I was looking at some additional details on customizing the Language model (during inference) so that I can add technical terms that are specific to my dataset.
Using the documentation here I can generate the new lm.binary and vocab-50000.txt. My question is around the librispeech-lm-norm.txt file:

  1. Can I just edit and add to this file?

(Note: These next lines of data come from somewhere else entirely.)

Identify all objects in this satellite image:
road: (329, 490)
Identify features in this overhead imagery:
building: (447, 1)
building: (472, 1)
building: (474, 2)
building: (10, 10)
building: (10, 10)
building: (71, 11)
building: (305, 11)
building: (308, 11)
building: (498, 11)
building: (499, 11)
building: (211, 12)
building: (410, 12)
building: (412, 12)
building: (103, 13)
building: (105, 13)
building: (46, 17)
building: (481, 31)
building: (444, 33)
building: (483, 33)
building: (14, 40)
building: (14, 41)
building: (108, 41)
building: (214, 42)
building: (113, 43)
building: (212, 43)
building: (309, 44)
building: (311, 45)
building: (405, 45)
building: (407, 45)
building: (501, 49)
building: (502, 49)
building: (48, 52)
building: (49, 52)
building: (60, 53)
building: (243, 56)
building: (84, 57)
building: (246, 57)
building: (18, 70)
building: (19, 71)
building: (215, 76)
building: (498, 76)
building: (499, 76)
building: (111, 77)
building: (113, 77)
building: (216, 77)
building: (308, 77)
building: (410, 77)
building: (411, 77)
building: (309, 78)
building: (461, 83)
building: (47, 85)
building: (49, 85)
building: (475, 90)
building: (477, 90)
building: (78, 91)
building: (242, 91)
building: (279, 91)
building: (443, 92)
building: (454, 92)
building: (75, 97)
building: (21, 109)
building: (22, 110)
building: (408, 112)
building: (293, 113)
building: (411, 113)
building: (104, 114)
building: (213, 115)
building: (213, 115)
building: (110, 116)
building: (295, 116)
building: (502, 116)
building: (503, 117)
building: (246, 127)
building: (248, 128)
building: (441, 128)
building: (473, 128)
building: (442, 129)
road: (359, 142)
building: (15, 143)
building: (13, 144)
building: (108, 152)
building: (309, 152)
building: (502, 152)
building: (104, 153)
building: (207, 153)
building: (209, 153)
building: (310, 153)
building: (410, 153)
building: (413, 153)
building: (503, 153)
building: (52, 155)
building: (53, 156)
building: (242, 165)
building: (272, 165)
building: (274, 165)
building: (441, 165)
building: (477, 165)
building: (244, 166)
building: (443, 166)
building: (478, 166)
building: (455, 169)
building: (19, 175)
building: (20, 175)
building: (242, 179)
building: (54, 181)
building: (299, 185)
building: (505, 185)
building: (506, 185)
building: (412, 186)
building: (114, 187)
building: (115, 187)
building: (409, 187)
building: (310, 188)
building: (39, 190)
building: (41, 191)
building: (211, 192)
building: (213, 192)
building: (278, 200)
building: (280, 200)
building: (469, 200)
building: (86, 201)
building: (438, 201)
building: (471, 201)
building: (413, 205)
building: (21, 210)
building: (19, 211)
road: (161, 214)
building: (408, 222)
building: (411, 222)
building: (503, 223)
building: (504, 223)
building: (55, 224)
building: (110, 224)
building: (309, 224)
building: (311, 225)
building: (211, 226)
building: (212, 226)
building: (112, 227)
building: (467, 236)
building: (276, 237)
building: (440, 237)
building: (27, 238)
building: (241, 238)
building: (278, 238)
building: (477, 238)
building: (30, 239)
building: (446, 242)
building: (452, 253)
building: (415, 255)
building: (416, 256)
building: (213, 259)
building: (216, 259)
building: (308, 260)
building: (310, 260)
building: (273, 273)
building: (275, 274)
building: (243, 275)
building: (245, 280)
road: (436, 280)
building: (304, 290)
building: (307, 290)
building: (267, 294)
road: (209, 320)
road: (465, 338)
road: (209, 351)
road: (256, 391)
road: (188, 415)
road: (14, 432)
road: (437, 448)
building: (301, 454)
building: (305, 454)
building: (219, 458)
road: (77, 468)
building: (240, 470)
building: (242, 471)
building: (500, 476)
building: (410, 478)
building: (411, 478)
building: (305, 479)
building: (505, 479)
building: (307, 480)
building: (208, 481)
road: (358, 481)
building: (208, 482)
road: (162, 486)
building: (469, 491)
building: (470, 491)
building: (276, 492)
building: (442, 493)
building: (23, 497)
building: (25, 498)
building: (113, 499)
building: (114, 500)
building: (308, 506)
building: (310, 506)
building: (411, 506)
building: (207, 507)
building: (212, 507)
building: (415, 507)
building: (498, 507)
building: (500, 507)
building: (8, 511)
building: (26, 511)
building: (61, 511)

  2. How is the librispeech-lm-norm.txt file generated (sorry I could not find any docs on this in the LibriSpeech dataset).
  3. If my dataset is related to say semi-conductor industry, can I use related journal material to augment librispeech-lm-norm.txt?

Search this forum a bit, you’ll find a lot about custom language models and adapting them to specific use cases. For the 0.7 branch you’ll have to build a scorer instead of the trie and binary, but the generate… scripts do the heavy lifting for you. You need large plain text files with combinations of usage of your words as the input txt. The more the merrier.